# Work request
Output every line of text from the entries below without any changes, and leave the pictures out.

[Data excerpts]
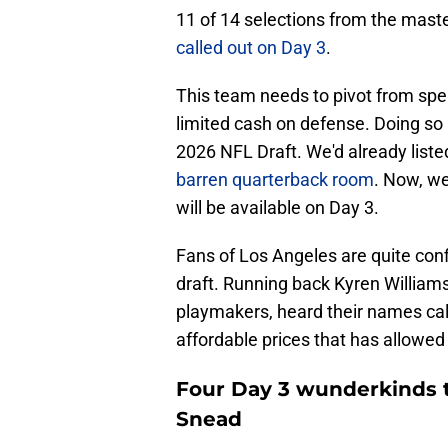
11 of 14 selections from the maste
called out on Day 3
.
This team needs to pivot from spe
limited cash on defense. Doing so
2026 NFL Draft. We'd already list
barren quarterback room
. Now, w
will be available on Day 3.
Fans of Los Angeles are quite conf
draft. Running back Kyren William
playmakers, heard their names calle
affordable prices that has allowed
Four Day 3 wunderkinds t
Snead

# Response below
11 of 14 selections from the maste
called out on Day 3
.
This team needs to pivot from spe
limited cash on defense. Doing so
2026 NFL Draft. We'd already list
barren quarterback room
. Now, w
will be available on Day 3.
Fans of Los Angeles are quite conf
draft. Running back Kyren William
playmakers, heard their names calle
affordable prices that has allowed
Four Day 3 wunderkinds t
Snead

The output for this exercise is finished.